> [DATASET RECORDS]

======

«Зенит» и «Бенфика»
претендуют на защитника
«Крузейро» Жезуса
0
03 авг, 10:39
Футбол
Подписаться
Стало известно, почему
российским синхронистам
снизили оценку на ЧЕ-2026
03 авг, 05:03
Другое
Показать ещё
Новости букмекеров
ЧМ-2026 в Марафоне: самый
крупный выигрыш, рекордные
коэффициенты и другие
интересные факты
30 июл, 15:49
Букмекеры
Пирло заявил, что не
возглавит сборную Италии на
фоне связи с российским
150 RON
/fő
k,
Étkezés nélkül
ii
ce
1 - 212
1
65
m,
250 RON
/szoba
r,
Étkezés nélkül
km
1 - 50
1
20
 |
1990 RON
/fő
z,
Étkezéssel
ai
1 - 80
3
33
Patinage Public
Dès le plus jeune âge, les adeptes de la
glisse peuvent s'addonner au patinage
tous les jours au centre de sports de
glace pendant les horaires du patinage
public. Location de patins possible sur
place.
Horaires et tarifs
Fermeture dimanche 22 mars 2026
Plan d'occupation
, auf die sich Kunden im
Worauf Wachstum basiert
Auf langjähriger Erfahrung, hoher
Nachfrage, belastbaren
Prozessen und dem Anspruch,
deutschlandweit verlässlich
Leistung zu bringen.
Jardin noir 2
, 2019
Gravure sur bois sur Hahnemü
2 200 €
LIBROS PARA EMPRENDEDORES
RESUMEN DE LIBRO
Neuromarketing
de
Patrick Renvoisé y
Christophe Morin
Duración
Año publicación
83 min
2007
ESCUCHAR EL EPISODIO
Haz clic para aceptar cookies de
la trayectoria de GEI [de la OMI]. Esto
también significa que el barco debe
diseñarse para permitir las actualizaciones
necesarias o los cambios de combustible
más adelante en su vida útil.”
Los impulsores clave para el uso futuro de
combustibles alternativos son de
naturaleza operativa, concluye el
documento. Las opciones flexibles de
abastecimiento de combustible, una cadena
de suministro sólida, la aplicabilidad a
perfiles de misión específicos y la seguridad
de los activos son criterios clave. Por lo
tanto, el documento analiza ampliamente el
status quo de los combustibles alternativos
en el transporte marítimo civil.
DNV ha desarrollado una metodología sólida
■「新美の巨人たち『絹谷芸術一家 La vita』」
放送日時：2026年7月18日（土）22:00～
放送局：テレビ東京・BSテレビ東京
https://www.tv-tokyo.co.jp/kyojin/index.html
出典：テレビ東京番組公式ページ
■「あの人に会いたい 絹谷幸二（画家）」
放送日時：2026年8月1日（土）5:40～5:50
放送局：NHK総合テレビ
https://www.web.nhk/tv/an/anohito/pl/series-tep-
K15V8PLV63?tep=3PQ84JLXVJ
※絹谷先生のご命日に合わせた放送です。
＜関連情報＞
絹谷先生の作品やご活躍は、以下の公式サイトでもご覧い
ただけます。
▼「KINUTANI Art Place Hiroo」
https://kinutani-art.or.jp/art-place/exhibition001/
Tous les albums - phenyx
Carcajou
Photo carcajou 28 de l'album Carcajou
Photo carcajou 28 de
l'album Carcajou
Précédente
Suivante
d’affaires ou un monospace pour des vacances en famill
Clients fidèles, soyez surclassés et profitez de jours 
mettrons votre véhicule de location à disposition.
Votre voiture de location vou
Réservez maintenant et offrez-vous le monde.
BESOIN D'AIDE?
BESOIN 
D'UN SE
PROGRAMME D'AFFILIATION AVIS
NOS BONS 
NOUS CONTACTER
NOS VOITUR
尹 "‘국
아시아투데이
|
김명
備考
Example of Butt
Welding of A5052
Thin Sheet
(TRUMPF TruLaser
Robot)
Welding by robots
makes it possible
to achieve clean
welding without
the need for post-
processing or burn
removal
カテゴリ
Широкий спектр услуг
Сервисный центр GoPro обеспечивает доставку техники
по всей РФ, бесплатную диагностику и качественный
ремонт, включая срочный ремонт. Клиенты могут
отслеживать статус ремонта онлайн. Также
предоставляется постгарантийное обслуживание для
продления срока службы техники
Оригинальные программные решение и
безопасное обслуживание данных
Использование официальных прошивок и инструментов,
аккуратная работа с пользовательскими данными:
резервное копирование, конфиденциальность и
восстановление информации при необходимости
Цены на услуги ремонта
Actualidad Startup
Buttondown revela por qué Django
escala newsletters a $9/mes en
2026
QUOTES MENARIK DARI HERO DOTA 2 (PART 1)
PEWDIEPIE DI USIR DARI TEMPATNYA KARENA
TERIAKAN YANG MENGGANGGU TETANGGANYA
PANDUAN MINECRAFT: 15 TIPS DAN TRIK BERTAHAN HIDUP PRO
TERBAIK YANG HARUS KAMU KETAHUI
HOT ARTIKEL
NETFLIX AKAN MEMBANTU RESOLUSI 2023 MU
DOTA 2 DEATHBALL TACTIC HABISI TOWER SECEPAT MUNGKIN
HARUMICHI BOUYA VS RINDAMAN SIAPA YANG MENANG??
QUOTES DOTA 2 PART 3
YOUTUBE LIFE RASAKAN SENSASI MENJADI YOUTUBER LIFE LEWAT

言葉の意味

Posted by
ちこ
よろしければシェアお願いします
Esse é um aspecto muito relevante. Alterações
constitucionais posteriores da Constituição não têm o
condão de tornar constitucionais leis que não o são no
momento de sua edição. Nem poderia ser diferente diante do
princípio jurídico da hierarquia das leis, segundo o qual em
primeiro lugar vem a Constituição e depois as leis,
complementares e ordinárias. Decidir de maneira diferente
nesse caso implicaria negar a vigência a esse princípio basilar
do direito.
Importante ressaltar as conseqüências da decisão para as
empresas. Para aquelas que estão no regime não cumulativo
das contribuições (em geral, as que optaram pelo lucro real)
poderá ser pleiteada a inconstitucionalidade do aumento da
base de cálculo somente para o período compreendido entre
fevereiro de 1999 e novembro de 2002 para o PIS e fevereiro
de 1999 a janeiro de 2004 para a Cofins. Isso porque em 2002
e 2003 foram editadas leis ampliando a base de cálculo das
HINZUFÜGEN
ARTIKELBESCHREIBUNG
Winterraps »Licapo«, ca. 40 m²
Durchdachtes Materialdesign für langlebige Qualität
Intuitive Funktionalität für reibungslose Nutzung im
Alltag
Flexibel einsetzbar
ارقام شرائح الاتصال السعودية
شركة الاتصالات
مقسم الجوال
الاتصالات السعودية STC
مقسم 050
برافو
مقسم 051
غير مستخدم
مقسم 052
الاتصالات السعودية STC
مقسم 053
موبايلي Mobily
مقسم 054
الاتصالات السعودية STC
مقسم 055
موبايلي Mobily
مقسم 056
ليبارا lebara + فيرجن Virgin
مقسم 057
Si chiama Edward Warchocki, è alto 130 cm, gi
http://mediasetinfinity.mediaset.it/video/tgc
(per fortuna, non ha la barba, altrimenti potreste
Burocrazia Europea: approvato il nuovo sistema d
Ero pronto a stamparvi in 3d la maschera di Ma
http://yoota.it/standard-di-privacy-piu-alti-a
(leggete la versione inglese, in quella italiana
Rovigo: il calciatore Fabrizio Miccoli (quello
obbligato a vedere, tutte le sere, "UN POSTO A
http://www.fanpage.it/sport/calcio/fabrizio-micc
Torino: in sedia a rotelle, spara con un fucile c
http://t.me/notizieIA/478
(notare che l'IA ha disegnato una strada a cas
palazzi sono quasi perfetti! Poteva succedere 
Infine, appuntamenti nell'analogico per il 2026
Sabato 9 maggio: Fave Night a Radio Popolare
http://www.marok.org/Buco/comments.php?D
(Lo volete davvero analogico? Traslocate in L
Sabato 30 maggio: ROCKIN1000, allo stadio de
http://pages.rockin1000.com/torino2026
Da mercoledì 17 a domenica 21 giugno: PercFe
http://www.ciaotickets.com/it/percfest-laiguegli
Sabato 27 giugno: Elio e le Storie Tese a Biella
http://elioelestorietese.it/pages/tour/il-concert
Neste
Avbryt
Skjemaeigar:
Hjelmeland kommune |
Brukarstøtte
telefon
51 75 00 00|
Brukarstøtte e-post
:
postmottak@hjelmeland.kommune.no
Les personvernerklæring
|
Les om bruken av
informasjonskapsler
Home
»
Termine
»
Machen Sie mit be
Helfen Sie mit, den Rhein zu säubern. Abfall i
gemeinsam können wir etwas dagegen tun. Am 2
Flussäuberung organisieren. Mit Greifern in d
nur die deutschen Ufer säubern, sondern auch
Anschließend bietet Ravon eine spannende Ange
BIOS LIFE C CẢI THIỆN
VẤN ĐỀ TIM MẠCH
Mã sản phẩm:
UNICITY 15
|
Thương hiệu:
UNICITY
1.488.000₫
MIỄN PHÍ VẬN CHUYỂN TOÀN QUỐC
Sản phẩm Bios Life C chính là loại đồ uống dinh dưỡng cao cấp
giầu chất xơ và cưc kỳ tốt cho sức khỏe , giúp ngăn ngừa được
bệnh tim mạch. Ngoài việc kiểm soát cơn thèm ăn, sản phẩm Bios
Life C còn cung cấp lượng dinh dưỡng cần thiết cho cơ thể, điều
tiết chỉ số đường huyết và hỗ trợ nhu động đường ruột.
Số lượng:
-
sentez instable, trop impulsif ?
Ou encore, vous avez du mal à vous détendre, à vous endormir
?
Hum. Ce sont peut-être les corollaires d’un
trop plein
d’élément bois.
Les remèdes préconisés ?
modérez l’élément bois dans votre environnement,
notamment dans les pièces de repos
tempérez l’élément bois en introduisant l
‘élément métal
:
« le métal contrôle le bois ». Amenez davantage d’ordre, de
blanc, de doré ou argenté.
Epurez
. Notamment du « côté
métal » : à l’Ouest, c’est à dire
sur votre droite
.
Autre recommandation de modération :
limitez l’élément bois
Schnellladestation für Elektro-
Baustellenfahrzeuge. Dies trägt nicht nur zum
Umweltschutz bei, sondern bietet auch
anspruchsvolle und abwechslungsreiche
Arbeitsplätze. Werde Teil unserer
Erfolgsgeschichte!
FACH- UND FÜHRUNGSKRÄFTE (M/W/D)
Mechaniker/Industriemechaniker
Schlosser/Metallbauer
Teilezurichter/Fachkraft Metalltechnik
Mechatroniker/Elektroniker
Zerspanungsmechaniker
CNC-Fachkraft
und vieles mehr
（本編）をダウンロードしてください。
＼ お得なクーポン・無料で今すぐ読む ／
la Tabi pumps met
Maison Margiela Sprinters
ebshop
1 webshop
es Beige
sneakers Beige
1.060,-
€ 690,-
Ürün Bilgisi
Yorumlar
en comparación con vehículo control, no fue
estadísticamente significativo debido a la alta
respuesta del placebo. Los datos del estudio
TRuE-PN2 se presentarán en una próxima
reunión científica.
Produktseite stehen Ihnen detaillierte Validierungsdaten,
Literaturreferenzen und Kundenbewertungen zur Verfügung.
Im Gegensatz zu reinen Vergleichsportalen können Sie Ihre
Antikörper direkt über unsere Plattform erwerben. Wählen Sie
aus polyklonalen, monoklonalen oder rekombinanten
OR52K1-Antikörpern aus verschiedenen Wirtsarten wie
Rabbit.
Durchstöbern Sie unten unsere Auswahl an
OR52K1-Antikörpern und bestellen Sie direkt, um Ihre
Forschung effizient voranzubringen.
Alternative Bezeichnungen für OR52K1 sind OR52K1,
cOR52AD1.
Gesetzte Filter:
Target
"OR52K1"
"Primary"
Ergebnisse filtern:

======

> [THE TASK]
Write the number of data lines with "élément", nothing else.

> [OUTPUT BELOW]
5